Yellow Pad
By Nazareth Del Pilar and Rayyan Hassan
The Asian Development Bank (ADB) is preparing to walk back one of its most important energy commitments. In 2021, the Bank pledged not to finance nuclear power, recognizing its steep costs, unresolved waste problems, and catastrophic safety risks. Now, in its 2025 Energy Policy Review, the ADB is considering lifting that ban. This reversal risks locking Asia into decades of debt, danger, and delay at a time when the climate clock is ticking.
Nuclear’s reputation as a “clean” climate solution collapses the moment you look at the facts. It is slow, prohibitively expensive, and inherently unsafe. Globally, nuclear disasters show why these fears are justified. Fukushima in 2011 displaced over 150,000 people and left parts of Japan uninhabitable for generations. Scientists warned that such catastrophic accidents could occur every 10-20 years, given the number of reactors worldwide.
In India’s uranium mining belt of Jaduguda, Indigenous communities have lived for decades with radiation-linked cancers, congenital disorders, and poisoned lands. The uranium extracted there powers reactors hundreds of kilometers away, yet local people pay the true cost in their bodies and livelihoods.
In Tamil Nadu’s Koodankulam, fisherfolk have organized for decades against nuclear reactors that threaten their lives and the seas that sustain them. In Maharashtra’s Jaitapur, farmers and fisher communities have resisted one of the world’s largest proposed nuclear complexes, warning of ecological damage and irreversible threats to livelihoods.
The Philippines knows too well the dangers of nuclear energy. The mothballed Bataan Nuclear Power Plant left behind illegitimate debt, environmental damage, and decades of community resistance in a disaster-prone region. Yet, as the country moves to pass a legal framework for nuclear power, it brings back the fears of the residents and anti-nuclear advocates in the country about how costly it would be for the communities and the environment.
Indonesia’s plan to build out nuclear power plants in West Kalimantan threatens the region’s rich biodiversity and encroachment on Indigenous Peoples’ lands. Often viewed as a “game changer” and a thrust to energy transition, building huge infrastructure projects such as this increases the risks of reprisals, displacement, and serious health hazards to them.

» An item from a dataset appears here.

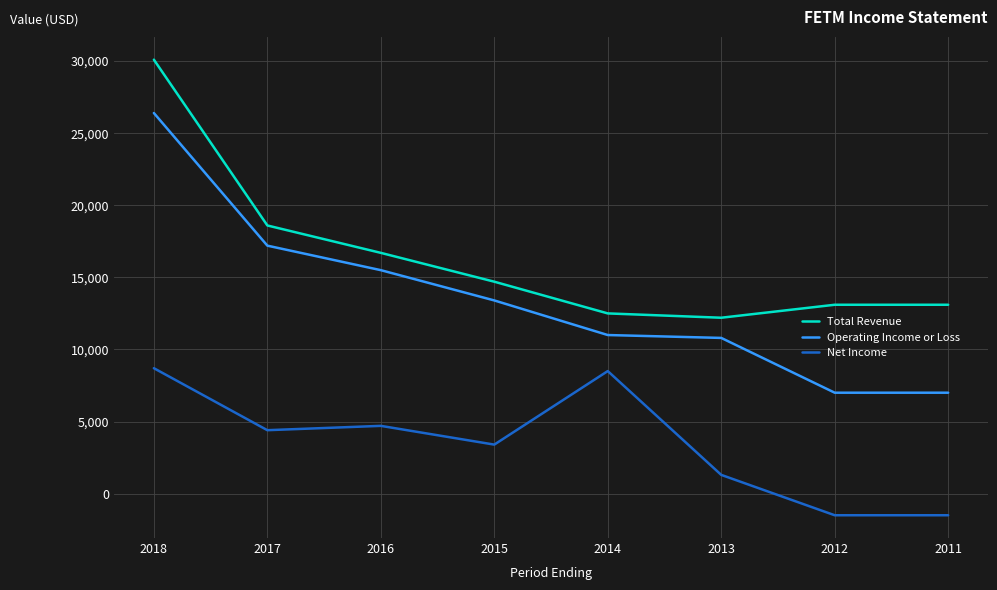

How many interior local valleys does the Total Revenue series have?

1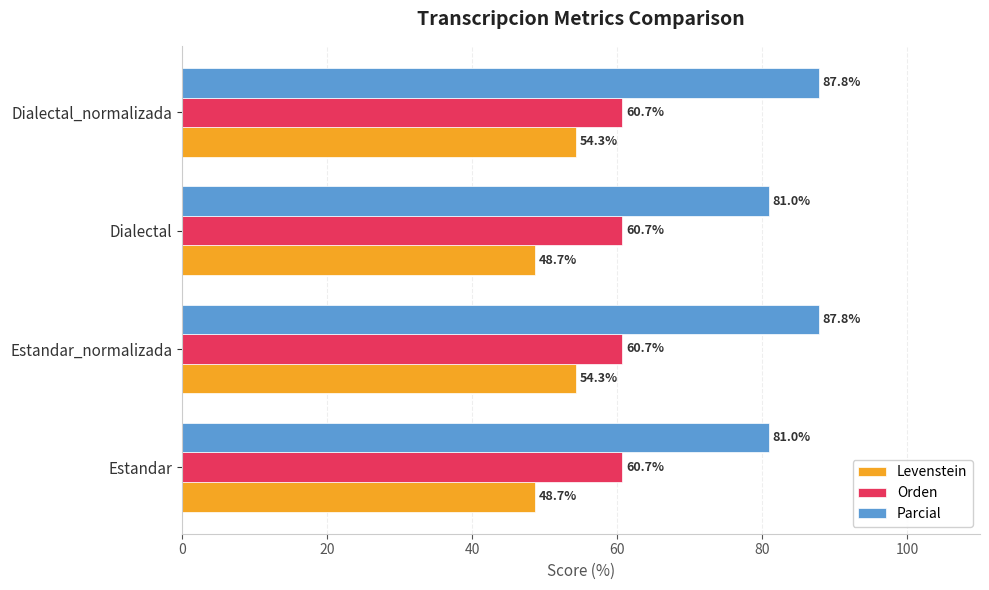

What are all the series names shown in the legend?

Levenstein, Orden, Parcial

Nuclear’s problems are not limited to accidents. The economics is equally dire. Projects routinely cost billions more than planned and take decades to complete. In Asia, where climate action requires rapid, decisive cuts in emissions, pouring scarce resources into projects that may deliver power only in the 2040s is reckless.
Meanwhile, renewable alternatives are already cheaper, faster, and more flexible. Solar and wind with storage can be deployed in months, not decades. They scale to communities, cut energy poverty, and build resilience against climate disasters. Every dollar directed toward nuclear is a dollar stolen from these proven solutions.
The ADB brands itself as Asia’s “climate bank.” But lifting the nuclear ban would make that claim ring hollow. Nuclear power delays and does not accelerate decarbonization. It diverts public money to a dangerous industry while exposing millions to long-term health and safety risks.
Worse, it undermines the Paris Agreement’s goal of rapid, equitable emissions reductions. Asia does not need another false solution. It needs people-centered, decentralized, and renewable energy systems that serve communities rather than sacrifice them. If ADB is serious about its climate commitments, it must resist nuclear lobbying and reaffirm its 2021 commitment.
As ADB prepares to lift its ban, it could steer financing and policy toward a risky nuclear path under the guise of technical assistance across its Developing Member Countries. Nuclear is expensive. Nuclear is dangerous. The reality of Nuclear Energy means making huge sacrifice zones where communities are left to suffer. And nuclear is a derailment of our climate future. ADB must not waste another decade (or another dollar) on this false solution.
Nazareth Del Pilar is the just transitions advocacy officer of the NGO Forum on ADB. Rayyan Hassan is the executive director of the NGO Forum on ADB.